:: REQUEST ::
Could you rewrite the rows below with every "series" replaced by "data set", changing nothing else and leaving out the pictures?
-------
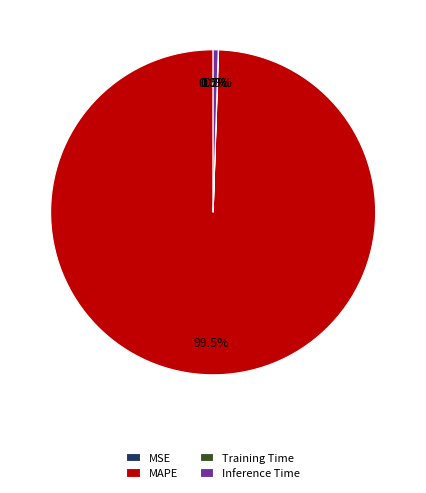

Which category has the biggest portion of the pie?

MAPE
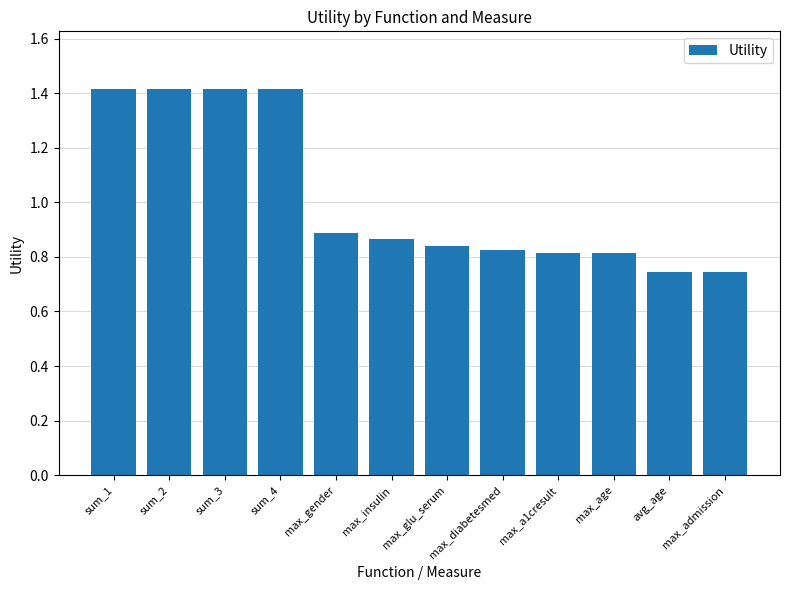

Between sum_2 and max_admission, which is larger?

sum_2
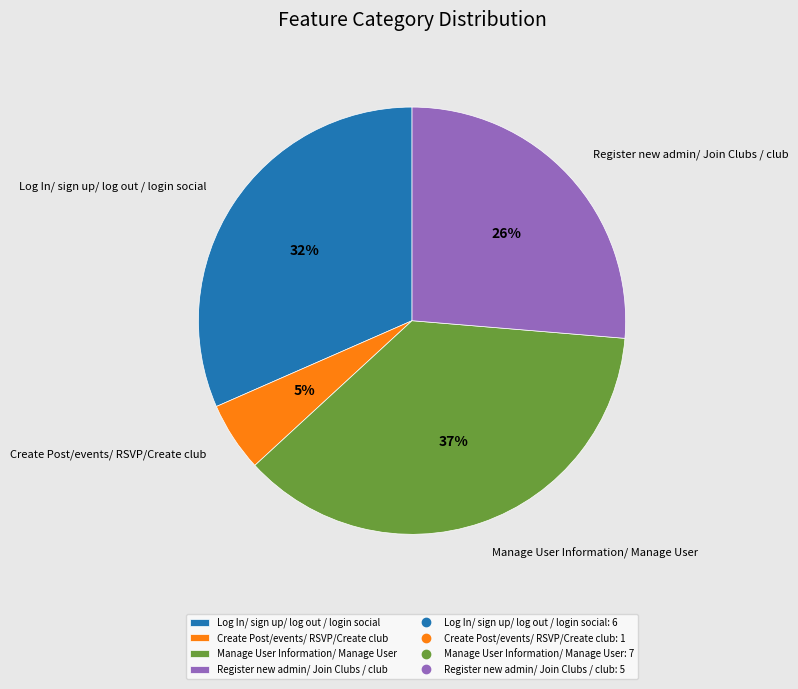

True or false: Log In/ sign up/ log out / login social accounts for 32% of the total.

True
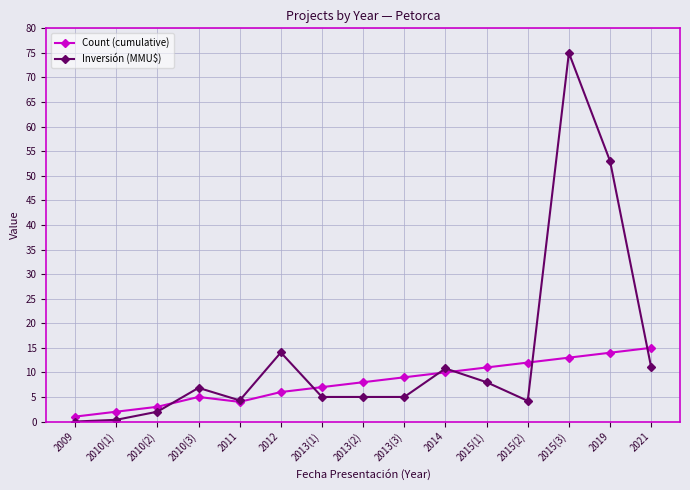

Rank the series by their average value, from highest to lowest.

Inversión (MMU$), Count (cumulative)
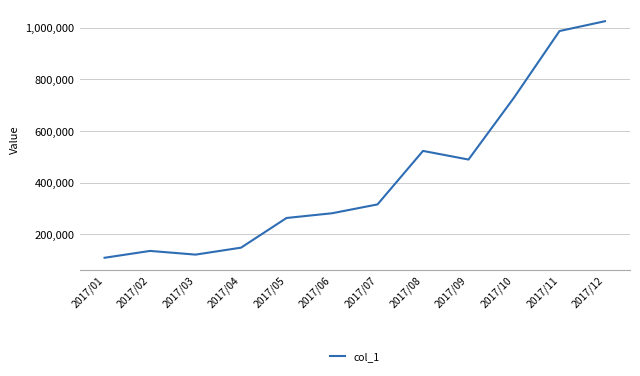

Does the chart have visible grid lines?

Yes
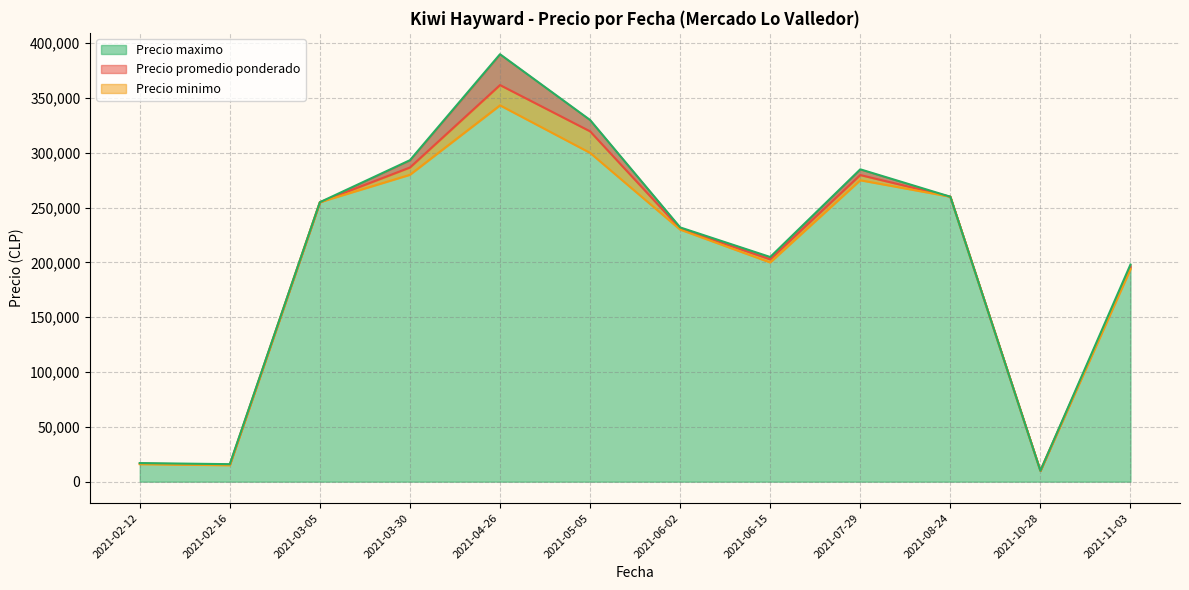

What is the lowest value of the Precio maximo series?

10000.0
-------
:: TASK RESULT ::
Which category has the biggest portion of the pie?

MAPE

Between sum_2 and max_admission, which is larger?

sum_2

True or false: Log In/ sign up/ log out / login social accounts for 32% of the total.

True

Rank the data set by their average value, from highest to lowest.

Inversión (MMU$), Count (cumulative)

Does the chart have visible grid lines?

Yes

What is the lowest value of the Precio maximo data set?

10000.0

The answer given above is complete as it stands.